Morgan McKinney said she felt as though she lost her child through the shooting as well, telling the Castillos she knew “it's quite different” from their loss.
“Me and my family, us on our side in our little corner (of the courtroom), whether you think of it or not, we have scars, too. We are here too,” Morgan McKinney said.
Kendrick would always be a hero, Morgan McKinney said, along with every shooting victim. She admired them, she said, and prays one day they find forgiveness in their hearts, citing the Bible verse Matthew 6:14 about forgiving those who sin against you.
“I would give absolutely anything to take this all back, take it away from all of you, from all of our community and all of our families,” Morgan McKinney said.
Speaking to Alec, Morgan said she did not understand how the family “ended up where we are at.” She still saw her “sweet, funny, loving and kind son.” She promised to be by his side so long as continued taking steps to right his wrongs.
“I love you always. I love you more,” she said.
Holmes gave McKinney time to address the court before issuing his sentence.
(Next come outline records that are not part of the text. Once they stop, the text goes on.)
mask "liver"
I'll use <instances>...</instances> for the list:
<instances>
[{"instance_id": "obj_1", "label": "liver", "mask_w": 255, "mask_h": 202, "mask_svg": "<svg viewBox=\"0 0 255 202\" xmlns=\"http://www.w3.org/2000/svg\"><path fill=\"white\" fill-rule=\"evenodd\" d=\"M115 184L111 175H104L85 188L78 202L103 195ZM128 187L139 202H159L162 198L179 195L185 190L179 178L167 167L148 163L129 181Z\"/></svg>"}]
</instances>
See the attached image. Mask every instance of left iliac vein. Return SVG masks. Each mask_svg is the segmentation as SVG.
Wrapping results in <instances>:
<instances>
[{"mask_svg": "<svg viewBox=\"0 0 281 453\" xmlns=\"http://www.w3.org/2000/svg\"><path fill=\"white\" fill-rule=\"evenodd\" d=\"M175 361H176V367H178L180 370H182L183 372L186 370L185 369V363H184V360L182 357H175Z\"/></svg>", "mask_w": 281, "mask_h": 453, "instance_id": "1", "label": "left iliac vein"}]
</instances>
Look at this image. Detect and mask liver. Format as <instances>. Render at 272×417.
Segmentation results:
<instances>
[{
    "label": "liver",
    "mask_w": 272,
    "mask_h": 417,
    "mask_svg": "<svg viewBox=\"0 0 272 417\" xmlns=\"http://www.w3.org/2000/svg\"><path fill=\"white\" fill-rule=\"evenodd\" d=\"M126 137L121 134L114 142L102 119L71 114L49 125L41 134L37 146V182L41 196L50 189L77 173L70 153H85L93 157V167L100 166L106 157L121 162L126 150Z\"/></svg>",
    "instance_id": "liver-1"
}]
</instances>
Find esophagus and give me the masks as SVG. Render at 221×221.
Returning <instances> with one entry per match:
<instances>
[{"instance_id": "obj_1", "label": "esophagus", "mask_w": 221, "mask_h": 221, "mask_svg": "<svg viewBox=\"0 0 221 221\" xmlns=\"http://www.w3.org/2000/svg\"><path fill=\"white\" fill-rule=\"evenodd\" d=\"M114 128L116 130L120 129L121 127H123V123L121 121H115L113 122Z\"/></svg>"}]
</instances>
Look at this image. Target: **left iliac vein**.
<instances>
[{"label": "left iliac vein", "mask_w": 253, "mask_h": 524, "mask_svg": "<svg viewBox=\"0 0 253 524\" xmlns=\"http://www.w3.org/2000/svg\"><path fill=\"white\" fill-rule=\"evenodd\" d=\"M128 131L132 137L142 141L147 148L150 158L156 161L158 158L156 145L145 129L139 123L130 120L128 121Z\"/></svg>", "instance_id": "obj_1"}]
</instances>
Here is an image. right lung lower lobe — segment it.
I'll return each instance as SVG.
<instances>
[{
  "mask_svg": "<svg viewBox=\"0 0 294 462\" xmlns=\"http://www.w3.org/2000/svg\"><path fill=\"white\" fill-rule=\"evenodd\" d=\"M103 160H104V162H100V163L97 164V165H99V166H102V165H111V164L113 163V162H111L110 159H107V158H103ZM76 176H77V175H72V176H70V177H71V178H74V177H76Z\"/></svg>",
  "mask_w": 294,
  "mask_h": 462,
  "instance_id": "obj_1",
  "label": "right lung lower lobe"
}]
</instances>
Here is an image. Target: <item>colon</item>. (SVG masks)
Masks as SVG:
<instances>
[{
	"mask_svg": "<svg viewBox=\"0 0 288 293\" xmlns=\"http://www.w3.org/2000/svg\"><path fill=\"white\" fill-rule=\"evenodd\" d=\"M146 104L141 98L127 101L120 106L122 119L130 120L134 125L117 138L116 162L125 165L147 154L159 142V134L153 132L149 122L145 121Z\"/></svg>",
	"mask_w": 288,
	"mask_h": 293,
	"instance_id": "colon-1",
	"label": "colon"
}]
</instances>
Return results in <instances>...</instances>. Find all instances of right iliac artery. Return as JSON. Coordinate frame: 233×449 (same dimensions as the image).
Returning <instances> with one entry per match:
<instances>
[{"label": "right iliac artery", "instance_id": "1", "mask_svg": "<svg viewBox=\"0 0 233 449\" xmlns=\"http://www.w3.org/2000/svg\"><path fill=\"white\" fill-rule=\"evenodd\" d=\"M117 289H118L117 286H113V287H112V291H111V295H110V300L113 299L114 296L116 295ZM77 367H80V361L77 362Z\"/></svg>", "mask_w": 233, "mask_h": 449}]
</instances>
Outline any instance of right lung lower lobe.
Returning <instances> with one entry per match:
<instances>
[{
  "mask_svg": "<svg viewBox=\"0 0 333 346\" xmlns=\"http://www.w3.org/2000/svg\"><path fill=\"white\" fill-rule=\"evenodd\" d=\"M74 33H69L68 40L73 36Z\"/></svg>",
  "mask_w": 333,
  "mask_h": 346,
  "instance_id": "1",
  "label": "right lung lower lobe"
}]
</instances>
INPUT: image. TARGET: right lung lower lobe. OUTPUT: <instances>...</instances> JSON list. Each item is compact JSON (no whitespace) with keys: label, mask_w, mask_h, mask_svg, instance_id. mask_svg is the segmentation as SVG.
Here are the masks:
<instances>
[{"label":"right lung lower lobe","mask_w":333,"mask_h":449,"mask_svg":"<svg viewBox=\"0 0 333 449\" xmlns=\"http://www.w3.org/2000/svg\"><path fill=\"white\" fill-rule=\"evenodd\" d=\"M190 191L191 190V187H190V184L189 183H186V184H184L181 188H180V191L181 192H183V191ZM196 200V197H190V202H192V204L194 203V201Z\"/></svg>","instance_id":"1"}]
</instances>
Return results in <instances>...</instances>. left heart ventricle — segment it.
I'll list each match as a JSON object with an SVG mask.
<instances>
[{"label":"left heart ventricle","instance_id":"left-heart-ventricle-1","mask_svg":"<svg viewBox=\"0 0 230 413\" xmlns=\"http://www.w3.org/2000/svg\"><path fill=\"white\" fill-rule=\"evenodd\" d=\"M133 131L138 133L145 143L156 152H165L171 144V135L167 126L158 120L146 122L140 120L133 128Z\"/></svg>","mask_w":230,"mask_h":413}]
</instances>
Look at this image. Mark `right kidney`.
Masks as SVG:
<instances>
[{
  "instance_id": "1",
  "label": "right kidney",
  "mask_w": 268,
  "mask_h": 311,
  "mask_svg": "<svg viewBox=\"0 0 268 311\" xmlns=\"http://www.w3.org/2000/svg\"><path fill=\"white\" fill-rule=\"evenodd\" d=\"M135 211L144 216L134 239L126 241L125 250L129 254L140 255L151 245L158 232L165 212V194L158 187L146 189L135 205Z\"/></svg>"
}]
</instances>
McKinney spoke to each student shot in the tragedy individually, promising he would never commit such a crime again. He “ripped away” the innocence of children at the school, he said, and hadn't considered how deeply his actions would impact the community.
“I don't know how to describe the sorrow I feel when I think of the victims,” he said. “I do not deserve leniency or forgiveness. I don't want a lighter sentence.”
McKinney also said he was angry about having received “fan mail” and called anyone who idolizes him “stupid.” He spoke directly to anyone thinking of carrying out a school shooting.
“Get help now. The amount of pain it causes to everyone,” he said, “outweighs anything you are going through right now. Don't be a coward and hide behind a gun. Be brave and learn how to get help. Face what you are feeling.”

'The violence has to stop'

Before issuing the sentence, Holmes said he had reviewed 500 pages of victim impact statements in addition to reports and court statements. He'd seen much good in how the community responded, both on the day of the shooting and after, he said.
He was struck by teachers who comforted their students as armed officers marched them from the building, by a first responder who wrote about seeing children care for one another on May 7, and by another young person who wrote about division among students at STEM as students returned to school.
“And all I can think is it was because of the pain,” the young person wrote to Holmes.
The judge said the entire community must be involved in addressing the root problems behind mass shootings. He commended the community for doing many acts of good in the shooting's wake and said that sort of response will help prevent similar crises.
He pointed to comments Harper made, where she said the shooting made her love her students more and strive to be an “instrument of healing” in her community.
“We as a country have a very sad history now of school shootings and mass shootings in public places. Colorado has had more than its fair share,” Holmes said. “The violence has to stop.”